Thursday, July 12, 2007
This presentation is part of : Measurement and Instrument Development Models
Translation and adaptation of Nursing Outcomes Classification to Eastern European cultural and work practices
Olga Riklikiene, RN, MSPH, PhD, (stud), Faculty of Nursing, Kaunas University of Medicine, Kaunas, Lithuania
Learning Objective #1: be familiar with the short Lithuanian version of NOC for identification of nursing care outcomes in national nursing and supportive care hospitals.
Learning Objective #2: understand the mixed methods design for research instrument translation and cultural adaptation.

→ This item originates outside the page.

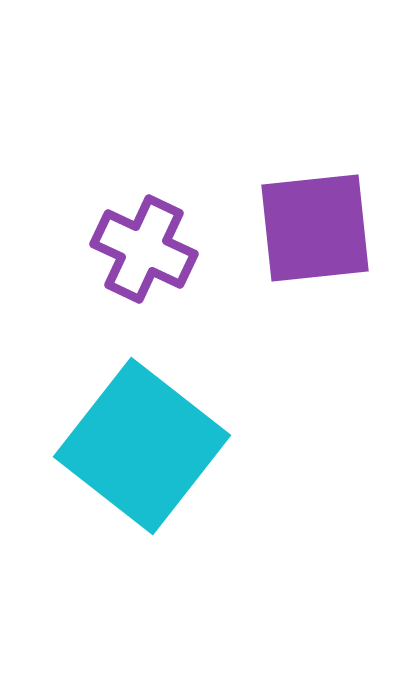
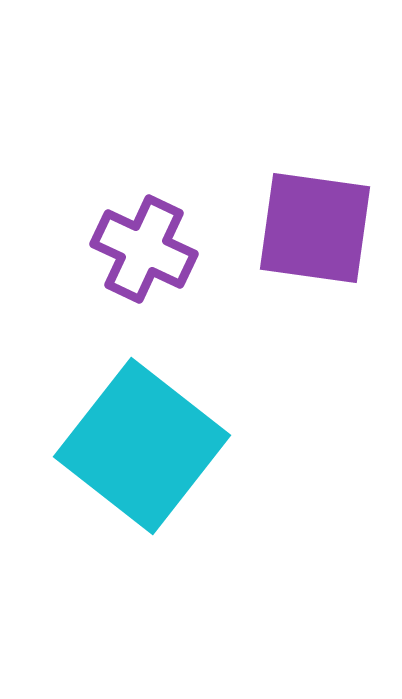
purple square: rotated 14 degrees clockwise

This study presents translation of the Nursing Outcomes Classification (NOC), third edition, into Lithuanian and adaptation to the Eastern European culture and professional work practices. The translated instrument is a start point for quality of care measurement in nursing and supportive care. Lithuanian nurses seek best nursing practices, research development and important changes in management and policy making. Mixed methods were used in the translation process and a clinical validation study was performed to ensure the accuracy of translation. Principle challenges were complexity and extent of material in the NOC, limited access to fluent English language experts and professionals, and lack of equivalencies in methodological terminology in the Lithuanian language. Original NOC translations have been hampered by linguistic differences between English and Lithuanian, one of the last two Baltic languages remaining in the world. In addition, developmental inequalities between professional nursing in Lithuania and the West as well as differences in management styles have lead to inaccurate interpretation and semantic errors. This study attempted to correct errors and accurately translate terms in the NOC for use in Lithuania. Primary attention was given to instrument applicability and comprehensiveness. Native English speakers aided in understanding the finer points of professional nursing language and specific American English terms. Coping, self-care, welfare and well-being, personal identity and family care provider are examples of the frequently used nursing terms in other cultures, but were unfamiliar for Lithuanians. Even the instrument key word “outcome” has two different Lithuanian translations and both them are seldom used in nursing. Despite scientific publications introducing Lithuanian instrument development and comprehensive analysis of psychometric measures, translation and cultural adaptation of instruments are imprecise. This study attempts to accurately translate and adapt NOC for implementation in Lithuanian nursing research and practice.